The plants look healthy Eric, how long did it take them to get to that mass? What are ya gonna do with them?


----------



## EDGE (Feb 28, 2004)

I think around 4 months. I took it out originally because I can't keep it in place with the discus, cories and any fish that eat the beefheart off the bottom.

I took 1/3 of the portion out about 1 1/2 months ago. I was trying to grow it in a shallow tank with a sump attach to it. It grew slowly without co2 injection in that setup.

I might give this plant another try in the 75G, but I need to find a way to keep this plant in the substrate.


----------



## Phil Edwards (Jan 22, 2004)

Try planting some with the leaf just at the surface of the substrate, like a large Glossostigma. By the time it's grown up higher there should be a strong root system below to keep it anchored. That's worked well for me with Glosso and Marsilea in my discus tank. 

Best,
Phil


----------



## EDGE (Feb 28, 2004)

I am thinking of cutting the runners and plant it leaf by leaf like we would with glosso.

The long runners causes a lot of problem when the fish are looking for food to eat.


----------



## Aaron (Feb 12, 2004)

How large are the leaves on your plant?

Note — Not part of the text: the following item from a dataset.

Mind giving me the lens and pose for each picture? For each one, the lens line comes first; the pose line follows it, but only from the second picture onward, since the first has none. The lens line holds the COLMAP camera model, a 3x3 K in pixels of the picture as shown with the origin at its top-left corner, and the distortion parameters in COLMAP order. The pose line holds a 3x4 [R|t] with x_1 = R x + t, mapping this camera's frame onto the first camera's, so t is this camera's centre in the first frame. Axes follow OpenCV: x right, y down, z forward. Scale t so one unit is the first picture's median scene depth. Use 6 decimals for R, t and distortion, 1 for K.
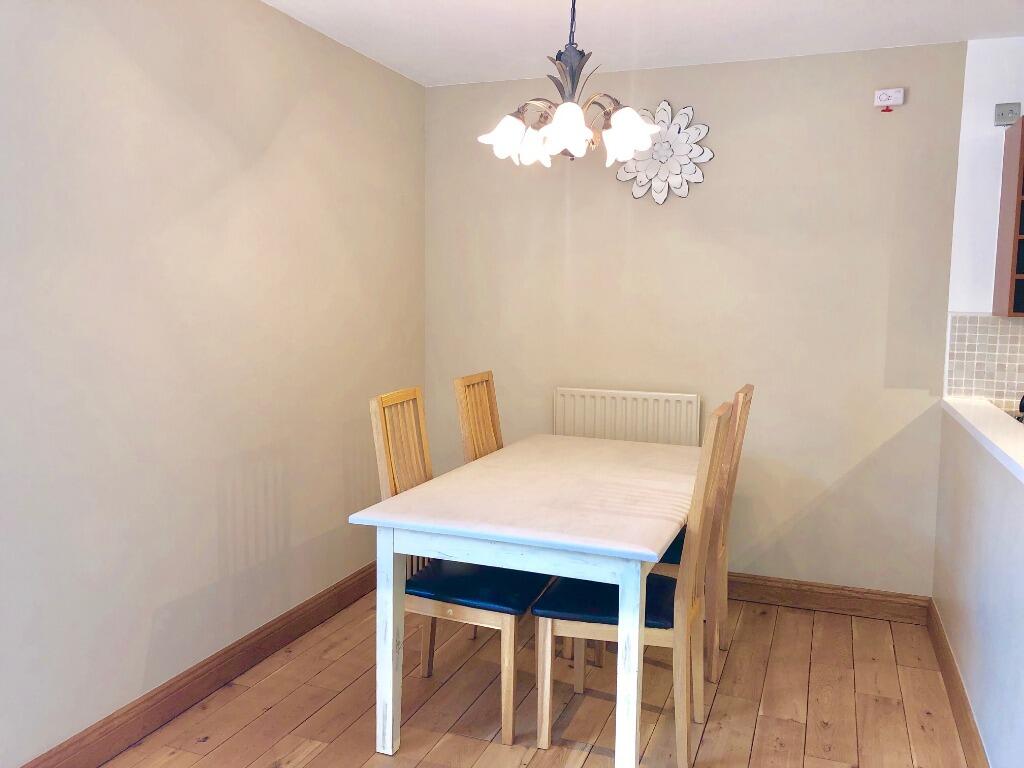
lens RADIAL K [[829.6, 0, 513.7], [0, 829.6, 379.1], [0, 0, 1]] dist [0.019237, 0.000150]
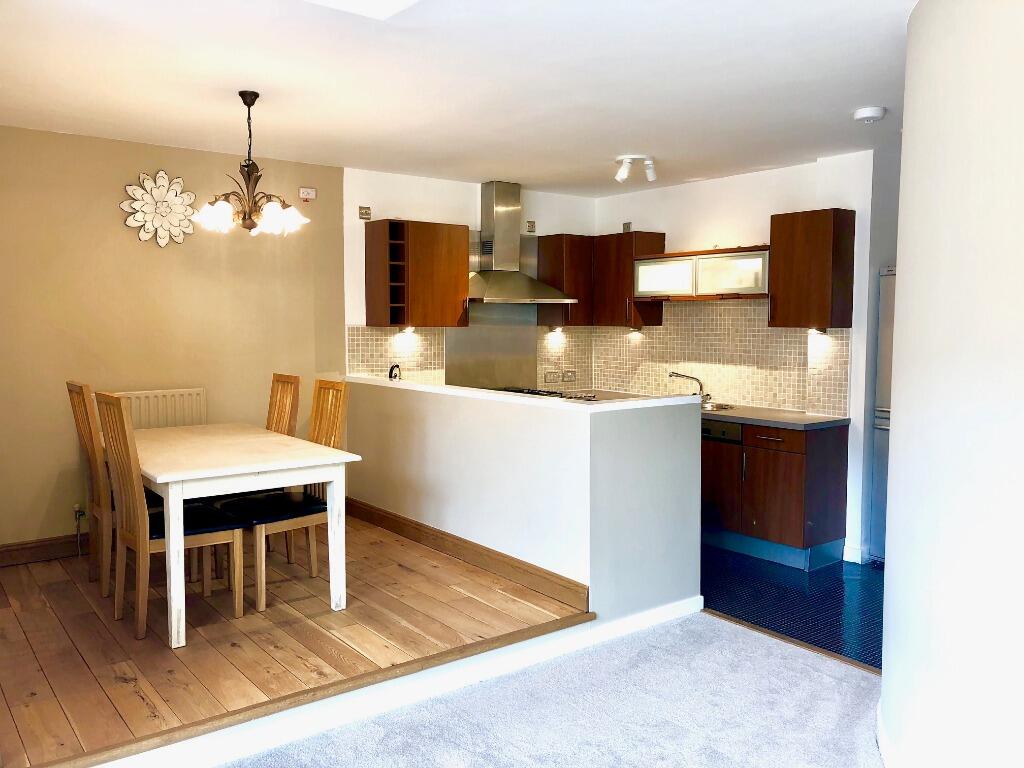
lens RADIAL K [[829.6, 0, 511.9], [0, 829.6, 383.7], [0, 0, 1]] dist [0.019237, 0.000150]
pose [[0.525780, -0.079179, 0.846927, -0.740589], [0.094357, 0.994943, 0.034439, 0.012480], [-0.845371, 0.061806, 0.530593, -0.171877]]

The reason why I am wondering is that there is a Hydrocotyle sp. that grows here locally and I have always thought it to be sibthorpiodes. The leaves are a quarter to half an inch in diameter. Your plant looks much larger. Perhaps we've got something special growing in the weeds over here.


----------



## Steve Pituch (Jan 25, 2004)

Edge,
I would suggest that you plant at least two nodes together with two leaves. I think you need at least one undisturbed runner between two nodes for it to grow well.

Steve


----------



## EDGE (Feb 28, 2004)

Each piece was cut to have 3-4 nodes when I planted it at start. I took the whole thing out a couple weeks ago to untangle the mess it created. 

I replanted them again with 1 node this time. It has been a couple weeks since replanting. 

Without the tangle mess, the leaves stay closer to substrate rather than hanging in the air. I looked at it closely today and it is starting tangle itself into a mess again.

It is the same setup as before, no fertilizer is added, not a closed system, and very little light (10 watt screw in PC).

I will take a photo of it tomorrow when I take photo of an outdoor emersed dome. I am experimenting the BC weather to see if I can grow swords outdoor. It looks okay so far; I will soon find out if new leaves are developing on them.

Next time I do a replant, I will take photos throughout the development. 

Aaron: The largest leaves was 1/2 to 3/4" in diameter.


----------



## EDGE (Feb 28, 2004)

Taken on May 4, 2004


----------